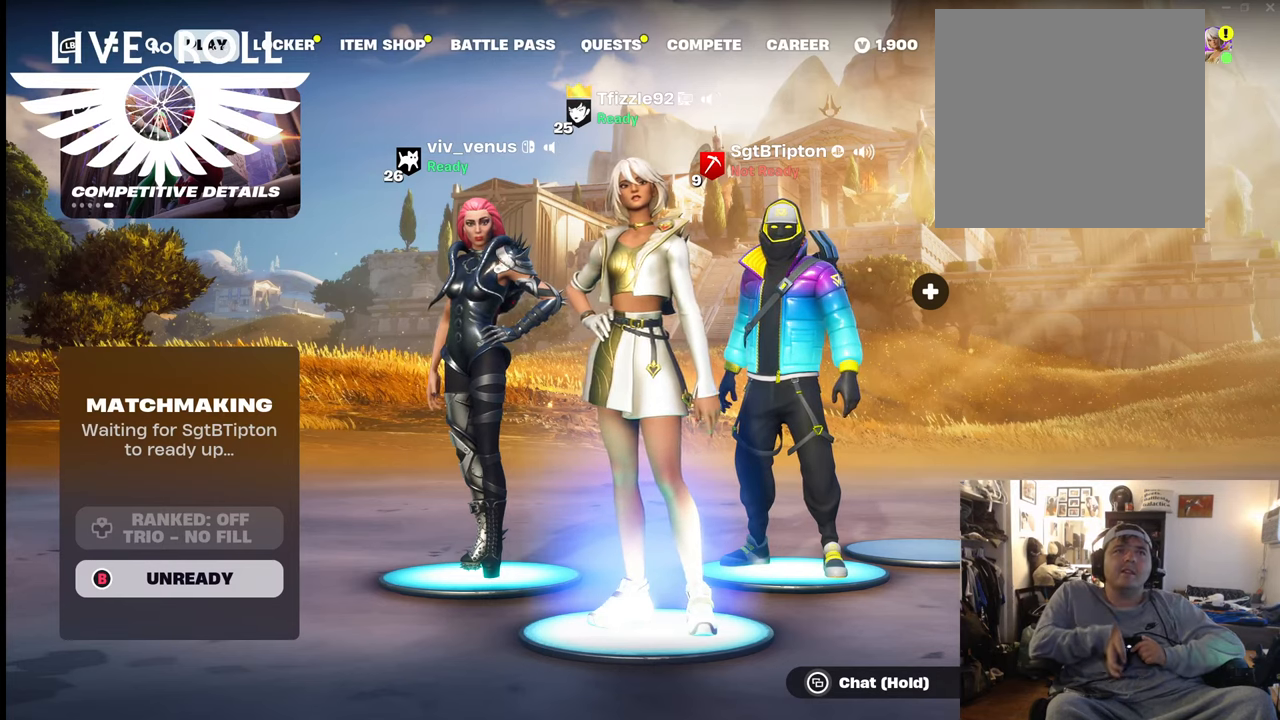
Gameplay with a controller (Xbox layout); each line is a JSON object with the inputs held at the frame after it. "events" lists button and stick changes between this image and that frame as [ms after this image, input, new state], when the widget could be followed in between. Not read: SHARE.
{"buttons": [], "left_stick": "center", "right_stick": "center", "events": [[100, "R1", "down"], [300, "R1", "up"]]}
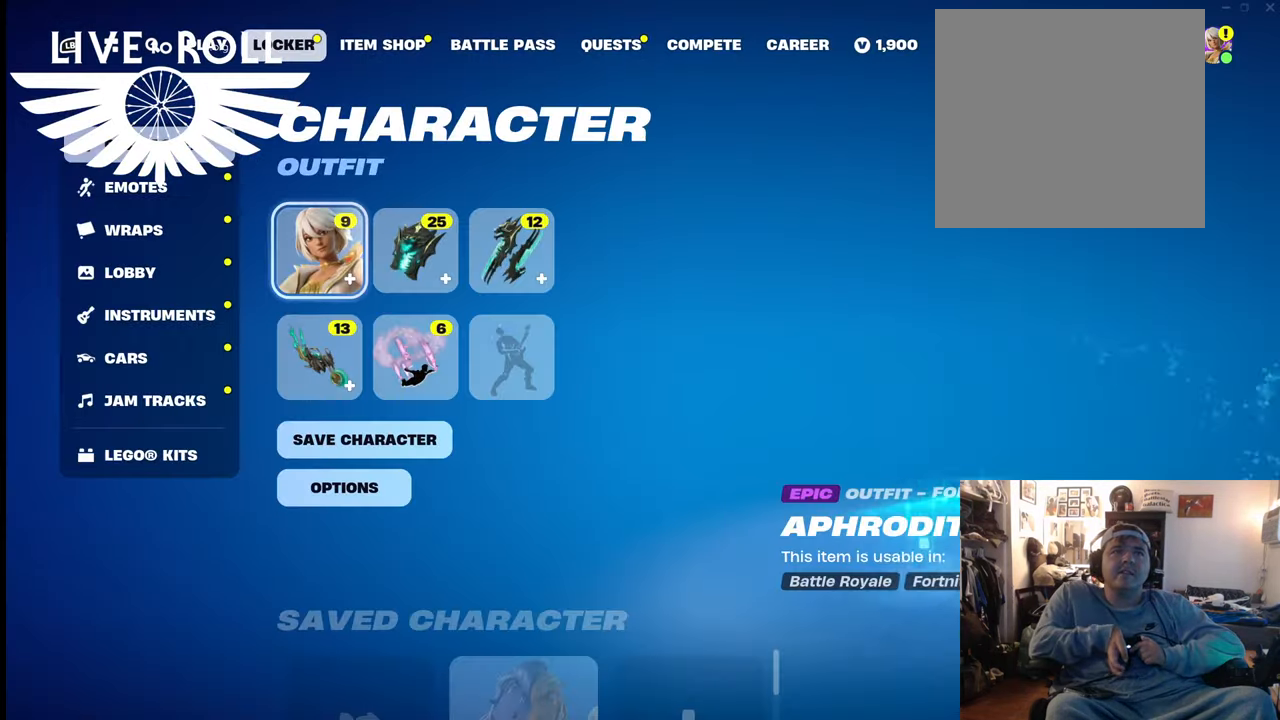
{"buttons": [], "left_stick": "center", "right_stick": "center", "events": []}
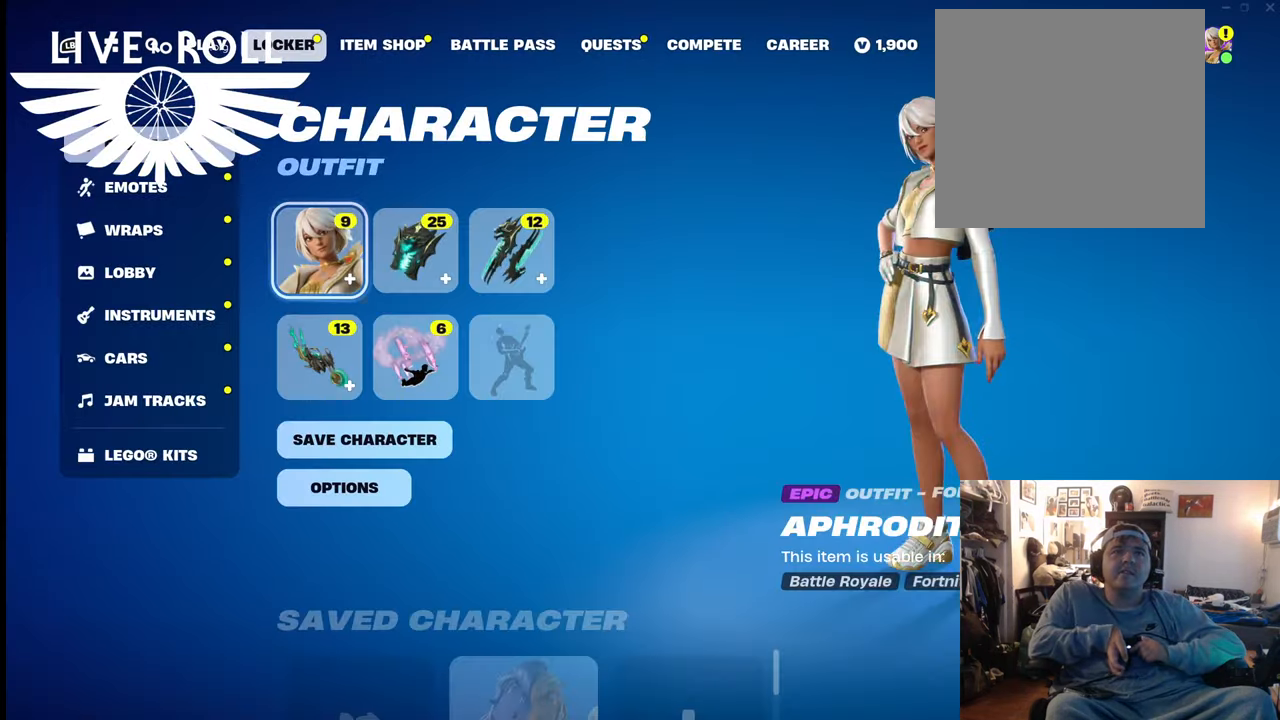
{"buttons": [], "left_stick": "center", "right_stick": "center", "events": [[167, "L1", "down"], [367, "L1", "up"]]}
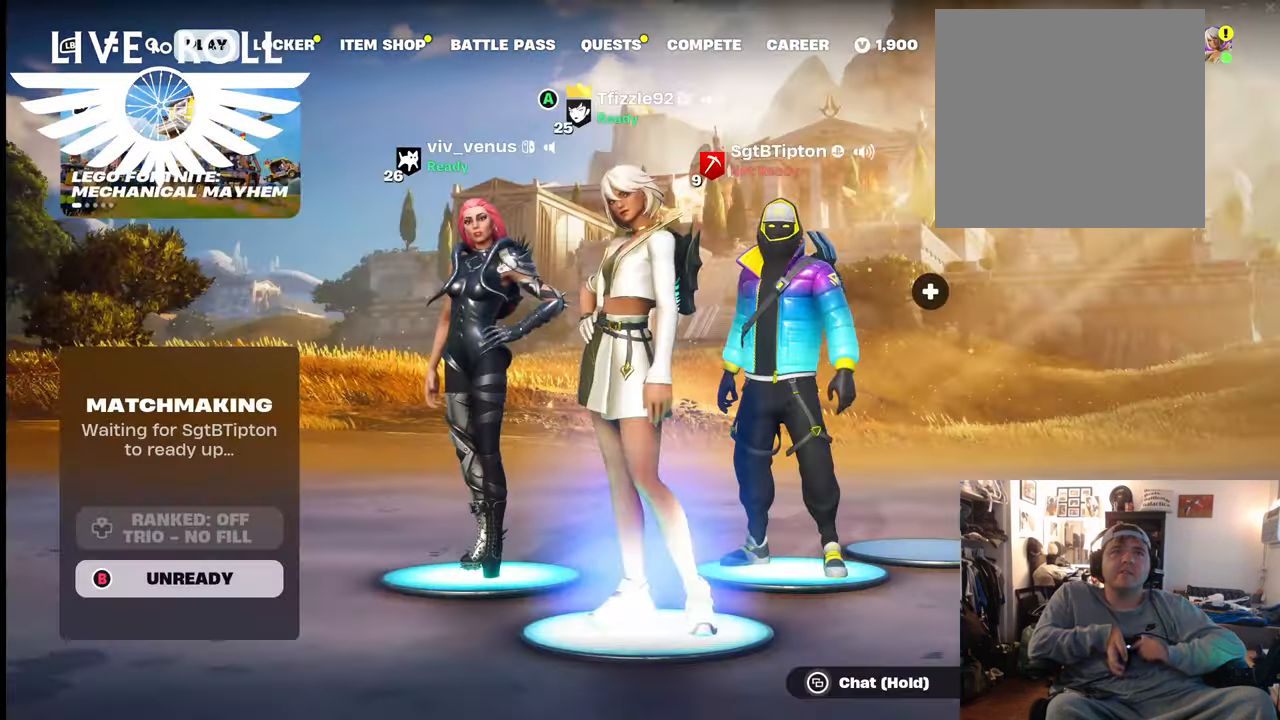
{"buttons": [], "left_stick": "center", "right_stick": "center", "events": [[167, "R1", "down"], [267, "R1", "up"]]}
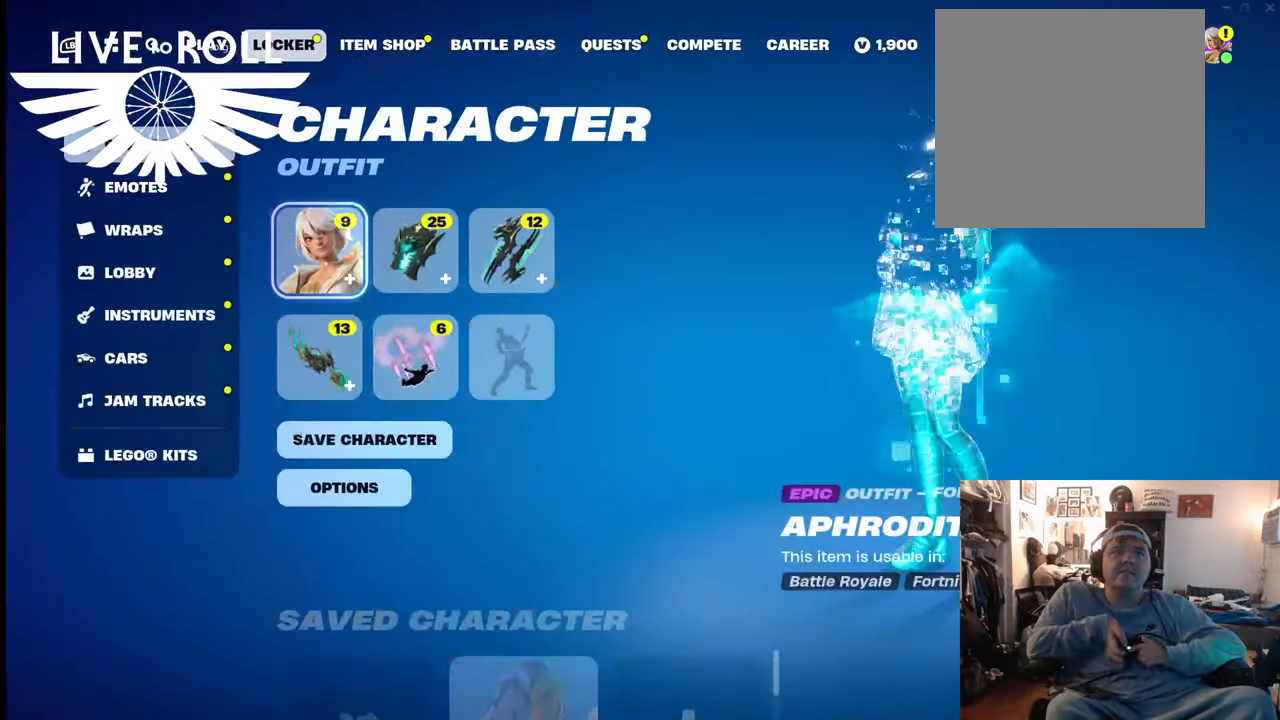
{"buttons": [], "left_stick": "center", "right_stick": "center", "events": [[300, "L1", "down"], [467, "L1", "up"]]}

────────────────

Instructions to follow:
Give all of the material again, exactly, apart from the pictures.

Completed exercise:
Gameplay with a controller (Xbox layout); each line is a JSON object with the inputs held at the frame after it. "events" lists button and stick changes between this image and that frame as [ms after this image, input, new state], when the widget could be followed in between. Not read: SHARE.
{"buttons": [], "left_stick": "center", "right_stick": "center", "events": [[100, "R1", "down"], [300, "R1", "up"]]}
{"buttons": [], "left_stick": "center", "right_stick": "center", "events": []}
{"buttons": [], "left_stick": "center", "right_stick": "center", "events": [[167, "L1", "down"], [367, "L1", "up"]]}
{"buttons": [], "left_stick": "center", "right_stick": "center", "events": [[167, "R1", "down"], [267, "R1", "up"]]}
{"buttons": [], "left_stick": "center", "right_stick": "center", "events": [[300, "L1", "down"], [467, "L1", "up"]]}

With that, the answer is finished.